The Department of Energy's latest projections are as follows:
An infusion of increased production from the two most promising new producing areas, Mexico and the North Sea, will be helpful but probably insufficient to forestall the probable supply shortfall. Significant production from yet-to-be discovered oil is extremely unlikely until after 1985 because of the time required for development of the discovered reserves. For example, Mexico, with initial discoveries in 1972, is expected to produce 2.2 mmbd in1980, only 1.7 mmbd above Mexico's 1971 production level of 0.5 mmbd.
North Sea production, currently at approximately 1.7 mmbd, should peak in 1986 at an optimistic level of 4.0 mmbd and decline to 3.7 mmbd by 1990. Mexican production, currently at 1.5 mmbd, could grow to as much as 4.5 mmbd by 1985, although a maximum of 3.5 mmbd is more likely in that year.

_Exercise data_.
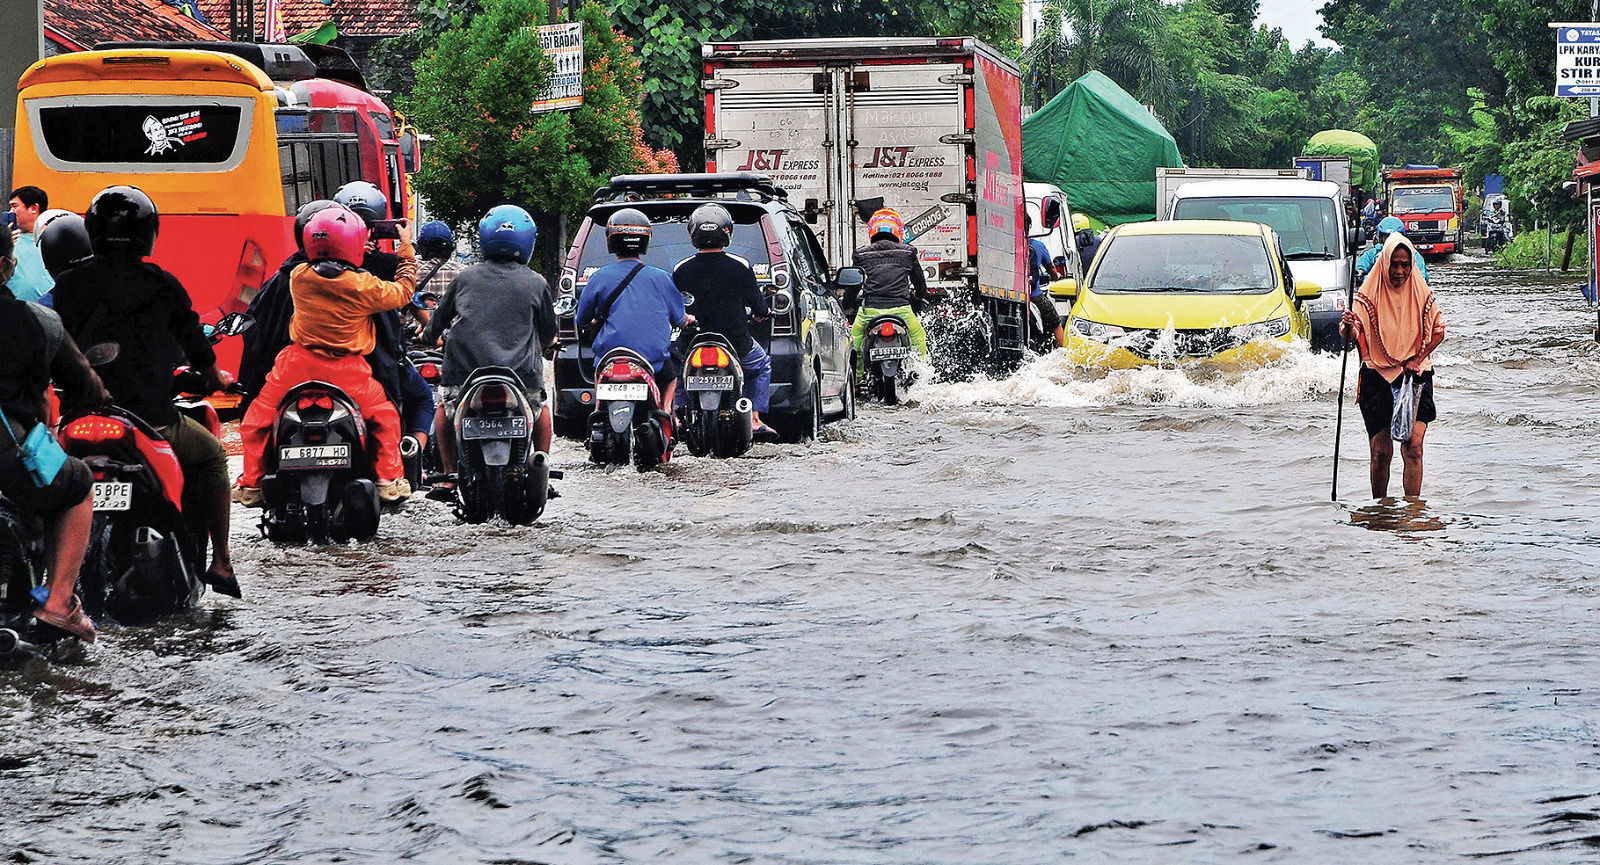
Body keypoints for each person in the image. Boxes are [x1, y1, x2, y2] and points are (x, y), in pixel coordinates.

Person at [50, 186, 240, 597]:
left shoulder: (67, 284)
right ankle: (222, 561)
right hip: (152, 421)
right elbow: (197, 345)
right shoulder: (162, 285)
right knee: (212, 457)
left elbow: (50, 344)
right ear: (149, 233)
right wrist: (215, 378)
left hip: (79, 421)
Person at [235, 207, 417, 504]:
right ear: (353, 243)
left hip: (294, 366)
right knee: (385, 419)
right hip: (349, 373)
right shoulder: (365, 286)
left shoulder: (298, 276)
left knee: (257, 419)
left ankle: (251, 484)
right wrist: (405, 247)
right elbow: (404, 291)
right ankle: (388, 480)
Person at [0, 226, 110, 642]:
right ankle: (59, 602)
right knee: (78, 482)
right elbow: (84, 382)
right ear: (3, 266)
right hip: (11, 456)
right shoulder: (38, 320)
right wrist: (100, 393)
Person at [422, 205, 557, 487]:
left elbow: (436, 324)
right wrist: (546, 345)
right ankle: (540, 466)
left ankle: (448, 475)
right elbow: (547, 334)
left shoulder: (465, 278)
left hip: (464, 374)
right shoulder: (537, 282)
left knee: (445, 409)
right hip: (520, 376)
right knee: (540, 406)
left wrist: (429, 336)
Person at [1339, 234, 1446, 500]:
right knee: (1381, 451)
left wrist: (1418, 358)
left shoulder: (1421, 293)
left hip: (1415, 375)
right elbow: (1352, 335)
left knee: (1414, 448)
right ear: (1385, 263)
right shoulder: (1367, 295)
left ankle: (1413, 510)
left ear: (1412, 265)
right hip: (1376, 375)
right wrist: (1348, 327)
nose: (1399, 271)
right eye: (1394, 264)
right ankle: (1380, 510)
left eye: (1405, 264)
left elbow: (1439, 331)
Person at [671, 203, 778, 440]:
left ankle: (675, 416)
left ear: (693, 233)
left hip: (692, 341)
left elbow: (674, 306)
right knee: (762, 365)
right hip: (736, 341)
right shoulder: (740, 266)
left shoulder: (681, 269)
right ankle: (755, 418)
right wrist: (762, 313)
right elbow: (758, 305)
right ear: (727, 233)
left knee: (675, 370)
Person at [576, 208, 689, 414]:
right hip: (653, 360)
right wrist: (687, 320)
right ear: (645, 241)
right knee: (672, 376)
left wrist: (591, 324)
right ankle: (666, 414)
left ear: (611, 241)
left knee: (599, 375)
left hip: (609, 358)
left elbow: (582, 318)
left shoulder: (599, 277)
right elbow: (679, 319)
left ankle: (600, 412)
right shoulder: (661, 277)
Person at [847, 208, 929, 373]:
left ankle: (856, 381)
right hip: (902, 312)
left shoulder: (861, 254)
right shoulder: (908, 252)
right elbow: (920, 284)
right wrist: (919, 297)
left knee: (853, 341)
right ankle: (919, 375)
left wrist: (845, 305)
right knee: (919, 337)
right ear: (898, 230)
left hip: (869, 312)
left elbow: (854, 285)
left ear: (872, 231)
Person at [8, 186, 55, 302]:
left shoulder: (53, 238)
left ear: (34, 208)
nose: (10, 212)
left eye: (15, 206)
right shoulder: (8, 240)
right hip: (13, 312)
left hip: (47, 312)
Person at [1025, 213, 1063, 348]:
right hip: (1033, 296)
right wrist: (1056, 276)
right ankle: (1062, 353)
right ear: (1028, 227)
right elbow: (1050, 267)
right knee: (1056, 323)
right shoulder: (1037, 246)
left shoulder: (1006, 245)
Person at [1355, 215, 1430, 284]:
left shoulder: (1413, 254)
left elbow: (1421, 276)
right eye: (1387, 237)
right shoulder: (1374, 253)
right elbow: (1361, 266)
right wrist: (1360, 273)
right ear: (1381, 238)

_Problem requirements_.
Answer these from the energy projections passage:
(a) In what year did Mexico make its initial discoveries?
(b) In what year and at what level is North Sea production expected to peak?
(c) What maximum level of Mexican production does the passage call more likely for 1985?

_Result below_.
(a) 1972
(b) In 1986, at 4.0 mmbd
(c) 3.5 mmbd